MAY 13, 2016 | BRIAN P. DUNLEAVY
They say all politics is local.
 
So, too, apparently, are concerns regarding the Zika virus as summer mosquito season approaches, particularly in the southeastern part of the United States.
 
In March, President Obama proposed that $1.9 billion be allocated toward preventing Zika outbreaks in high-risk parts of the country—including Florida, Alabama, Louisiana, Mississippi, and Georgia—and managing already-identified outbreaks that are local in origin or traced to people who have traveled to regions of the Caribbean and South America, where the virus is prevalent. At press time, Congress has yet to approve and allocate the funds, however.
 
“Aggravatingly, the United States tends to be reactive, not proactive, in its response to emerging infectious diseases,” John Lednicky, PhD, associate professor, College of Public Health and Health Professions, University of Florida, told Contagion. “It is important not to be alarmist, but a balance needs to be attained between that and complacency. In the latter situation, sometimes by being reactive, our response comes late, when there is a widespread problem.”
 
Interestingly, opinion polls indicate the general public remains relatively unconcerned about the threat of Zika, despite the existence of confirmed cases in the United States. ABC News recently reported that a poll conducted by the Kaiser Family Foundation (KFF), for example, found that only 34 percent of Americans surveyed were worried that they or someone in their family could be diagnosed with the virus.

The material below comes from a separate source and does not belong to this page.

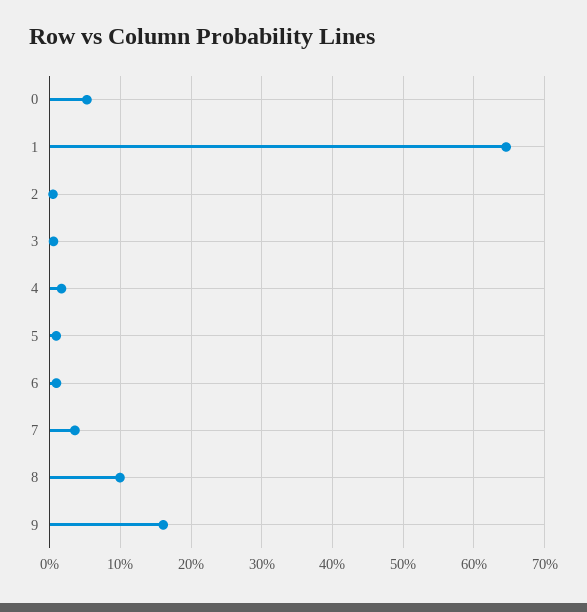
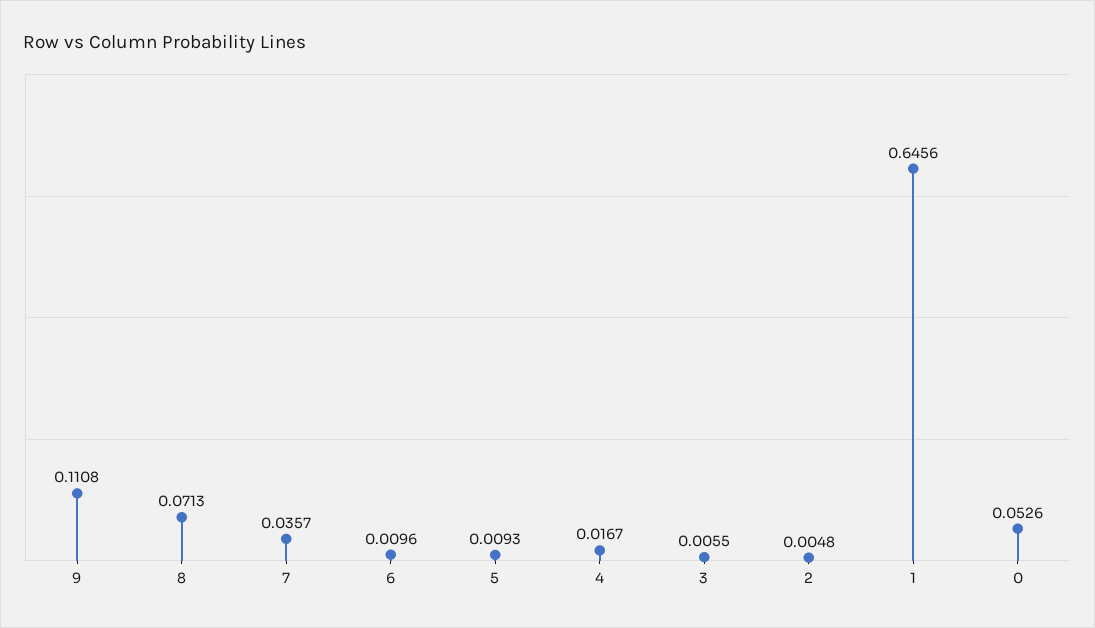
8: 0.1 -> 0.0713
9: 0.16 -> 0.1108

To put that in perspective, this is roughly half the number of people who expressed fears regarding Ebola in another KFF poll conducted in the fall of 2014, despite the fact there were only three confirmed cases of the deadly African virus in the United States, and none of them were contracted locally.
 
Conversely, according to John C. Beier, ScD, Chief, Division of Environment and Public Health, University of Miami Miller School of Medicine, the threat of a Zika virus outbreak in the United States—particularly in warm-weather states such as Florida—is “very real.” Dr. Beier and his colleagues at the University of Miami recently held a symposium on the virus that was well attended and received significant coverage in the consumer press.
 
Indeed, both Drs. Beier and Lednicky—among others—agree that the United States needs to allocate funds to combat Zika, and to do so sooner rather than later. Part of the reason the public seems relatively unconcerned about the virus to date, experts believe, is that the threat has received only a fraction of the media coverage Ebola received in 2014. Any efforts to combat Zika here, they say, need to start with educational outreach.